ESTRATTO SCELTO:
Anche distratto, perché dà alla democrazia la virtù d’interpretare personalmente «i segnali che i cittadini chiedono alla politica» che sempre si attribuiscono i regimi assolutistici. Ed ingenuo, perché confessa che, da parte di chi ricopre un ruolo pubblico si vorrebbe pubblicare per valorizzare (magari clientelarmente? Come accade ormai con tante festicciole e scritti o manifestazioni pseudo culturali) a spesa delle pensioni di ex eletti, da tempo a vita privata.
E che per «riaprire il dibattito sul Mezzogiorno» occorra una Rivista e giornali (quasi ne mancassero e talvolta in difficoltà economica) laddove non sarebbe dunque sufficiente una vigorosa ed eletta Assemblea regionale. O tempora o mores.
E se «i segnali dei cittadini» fossero nel senso di richiedere che i politici in servizio siano all’altezza dei problemi attuali, magari attingendo all’esperienza positiva degli ex e completando progetti già seminati? Certo, anche questo è difficile interpretarlo. Mentre non è difficile, quanto a conoscenze che il politico dovrebbe avere (specie se di professione), immaginare che ci si ricordi del Leviatano di Tommaso Hobbes. Liddove magari veniva teorizzato l’assolutismo, ma come avanzamento rispetto allo stato di natura. Quello dell’homo homini lupus, per uscire dal quale, secondo il Nostro, la ragione dettava un principio fondante la convivenza umana, quel pacta servanda ch’è il vero punto nella discussione aperta sui vitalizi.
In ogni società che si definisca civile, quando un lavoratore (operaio, impiegato, politico, amministratore, dirigente etc) va in pensione, acquista uno status ch’è attuativo del patto da lui stipulato con la Comunità e che lui ha onorato versando a suo tempo i “contributi” di Legge.

MATERIALE FORNITO:
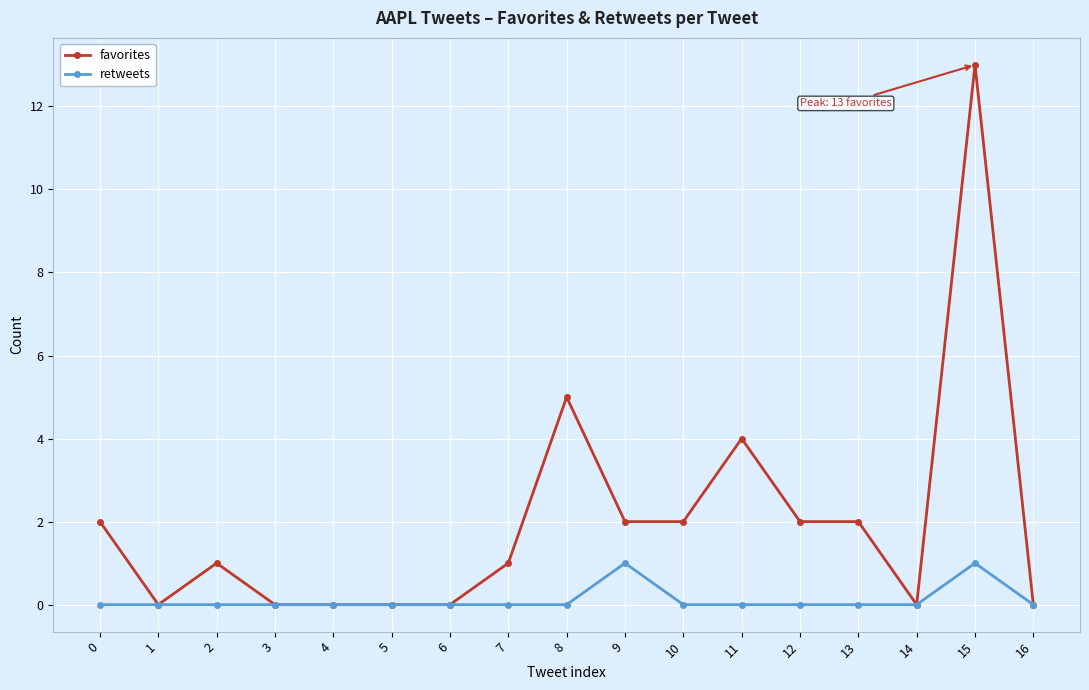

Which series has the widest spread of values?

favorites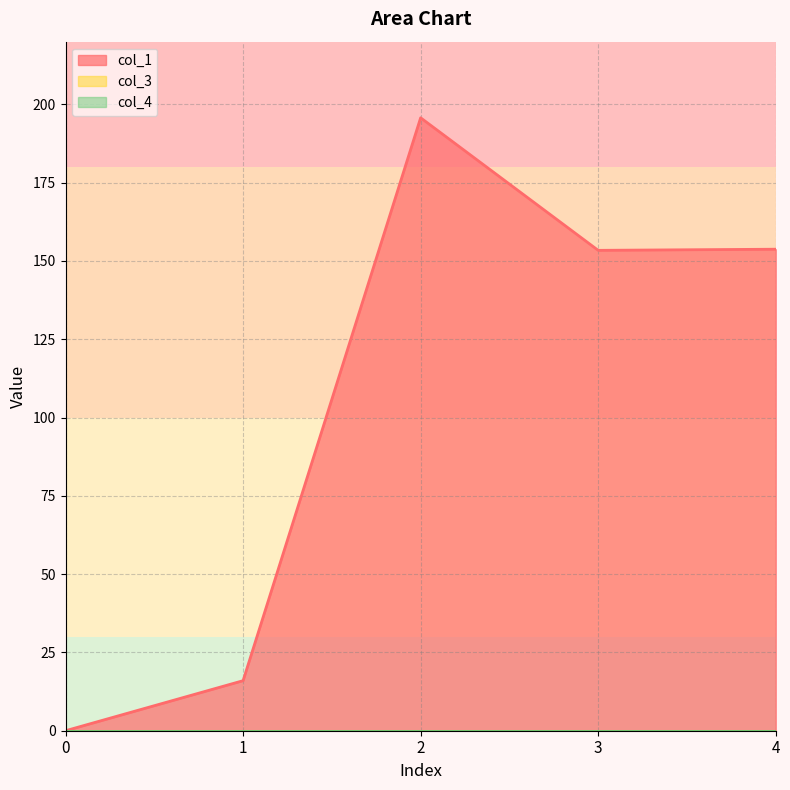

Reading left to right, extract all data points from this chart.

col_1: 0=0.0	1=16.0	2=195.7	3=153.4	4=153.7
col_3: 0=0.0	1=0.0	2=0.0	3=0.0	4=0.0
col_4: 0=0.0	1=0.0	2=0.0	3=0.0	4=0.0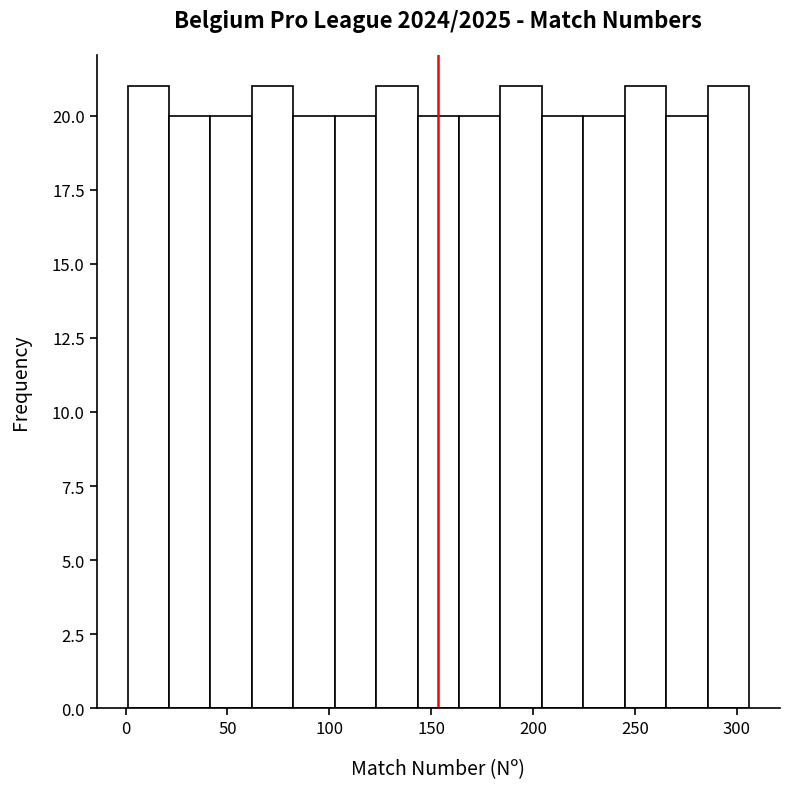

Reading left to right, transcribe this chart: for each bar, give the range it covers on the x-axis and its height. Neither the bar edges nor the heights are printed on the chart, so give them approximately, as read against the axes.

0 to 20: 21
20 to 40: 20
40 to 60: 20
60 to 80: 21
80 to 105: 20
105 to 125: 20
125 to 145: 21
145 to 165: 20
165 to 185: 20
185 to 205: 21
205 to 225: 20
225 to 245: 20
245 to 265: 21
265 to 285: 20
285 to 305: 21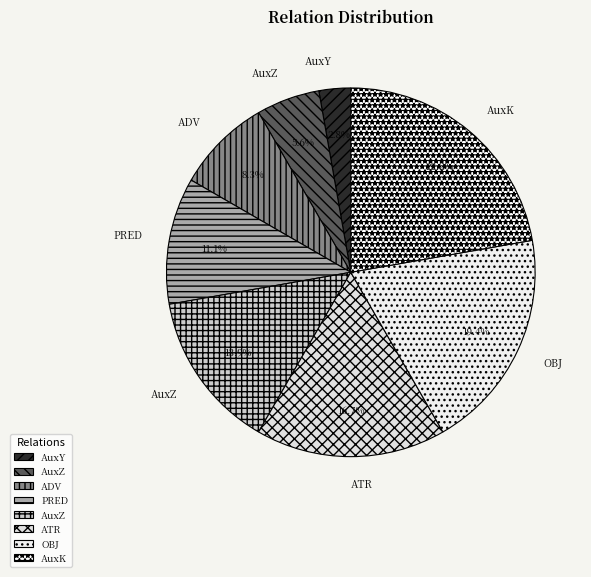

Count the number of slices in the pie.

8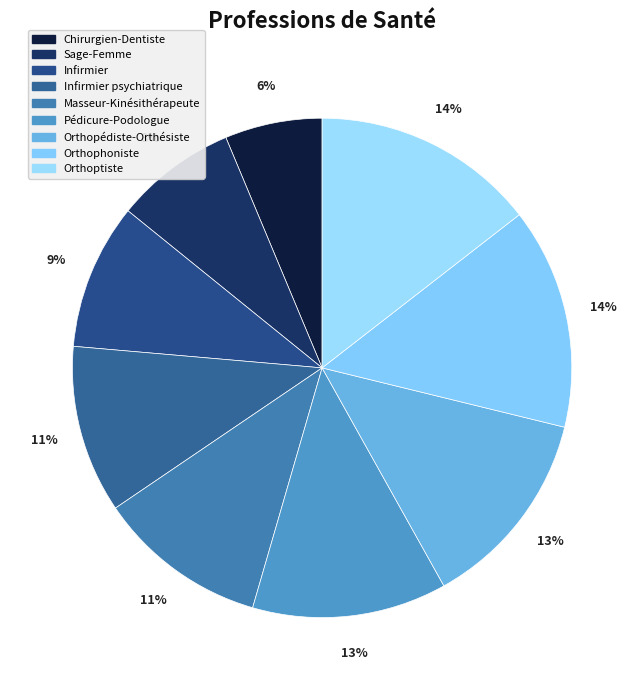

To the nearest percent, what is the average slice percentage?

11%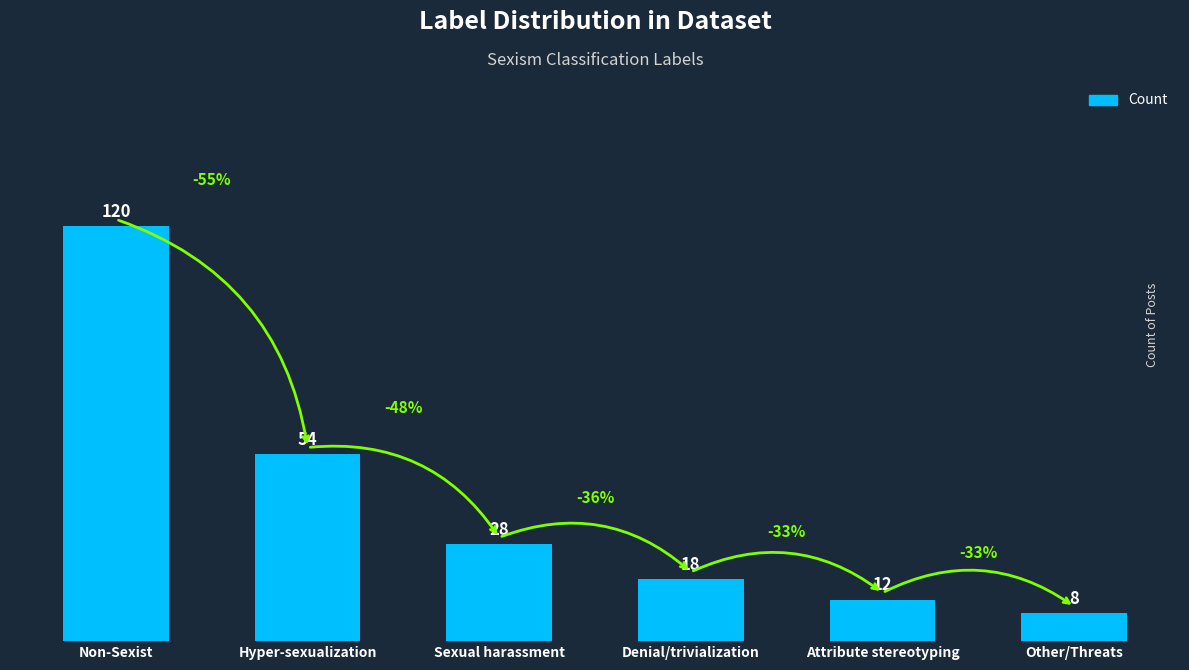

Rank the categories by value from lowest to highest.

Other/Threats, Attribute stereotyping, Denial/trivialization, Sexual harassment, Hyper-sexualization, Non-Sexist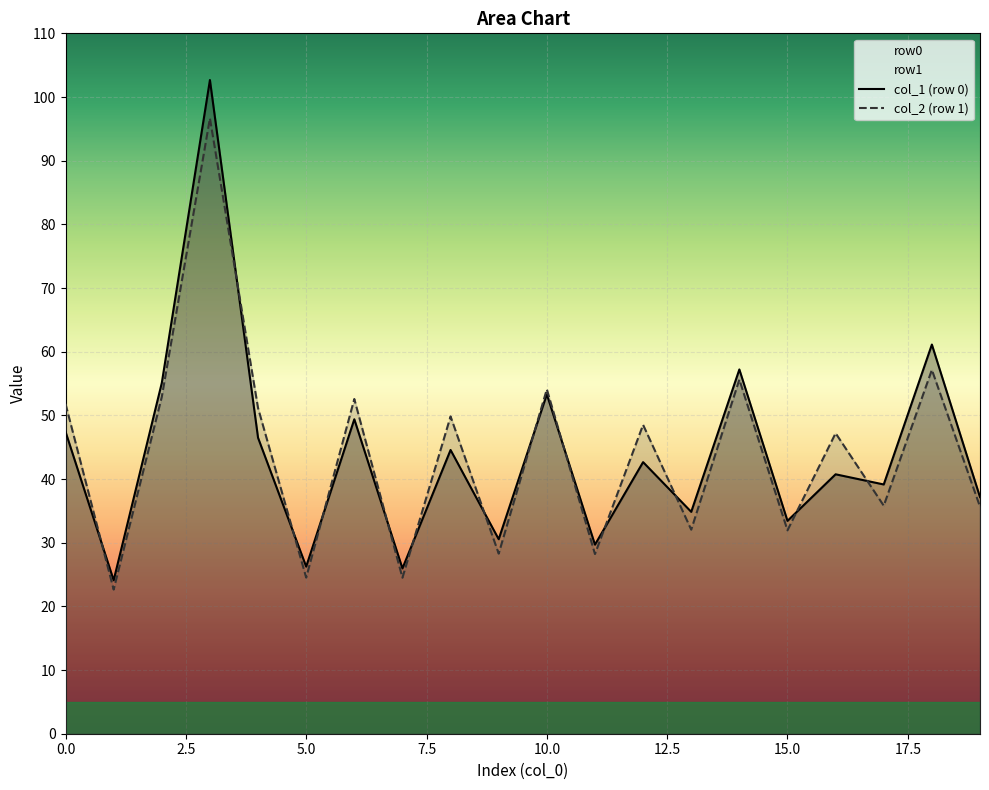

Rank the series by their maximum value, from lowest to highest.

col_2 (row 1), col_1 (row 0)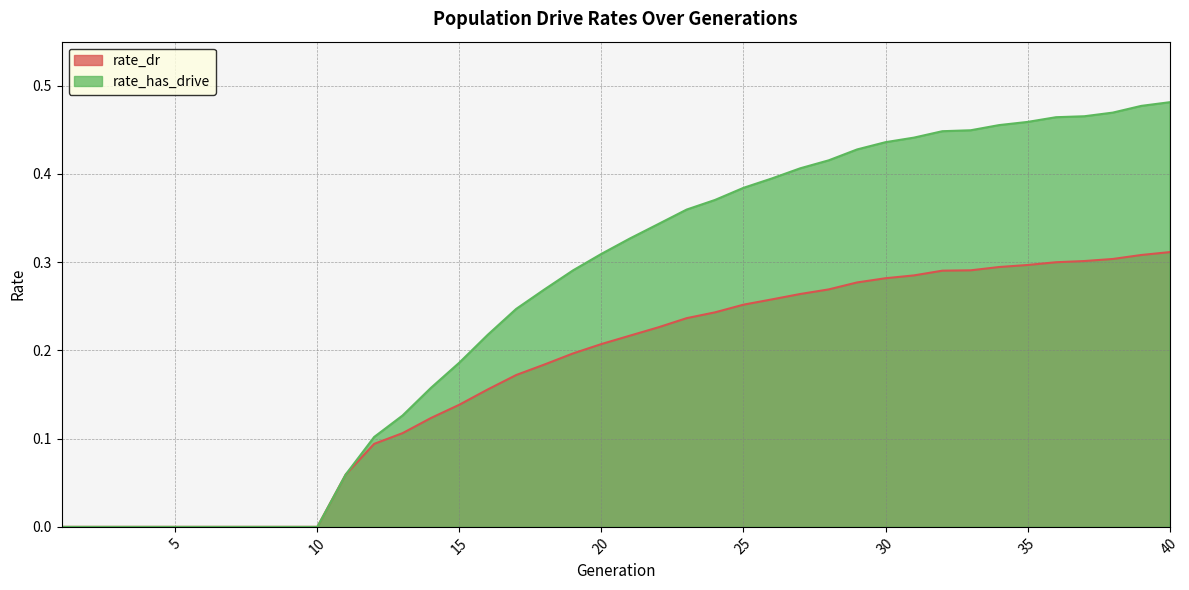

Is it true that rate_has_drive equals 0.2 at 16?

True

CONSEGNA:
Ricopia dall'estratto sui vitalizi il passo compreso tra "Anche distratto, perché" e "tempora o mores.", estremi inclusi. Per svolgere il lavoro usa soltanto l'estratto sui vitalizi.

SOLUZIONE PROPOSTA:
Anche distratto, perché dà alla democrazia la virtù d’interpretare personalmente «i segnali che i cittadini chiedono alla politica» che sempre si attribuiscono i regimi assolutistici. Ed ingenuo, perché confessa che, da parte di chi ricopre un ruolo pubblico si vorrebbe pubblicare per valorizzare (magari clientelarmente? Come accade ormai con tante festicciole e scritti o manifestazioni pseudo culturali) a spesa delle pensioni di ex eletti, da tempo a vita privata.
E che per «riaprire il dibattito sul Mezzogiorno» occorra una Rivista e giornali (quasi ne mancassero e talvolta in difficoltà economica) laddove non sarebbe dunque sufficiente una vigorosa ed eletta Assemblea regionale. O tempora o mores.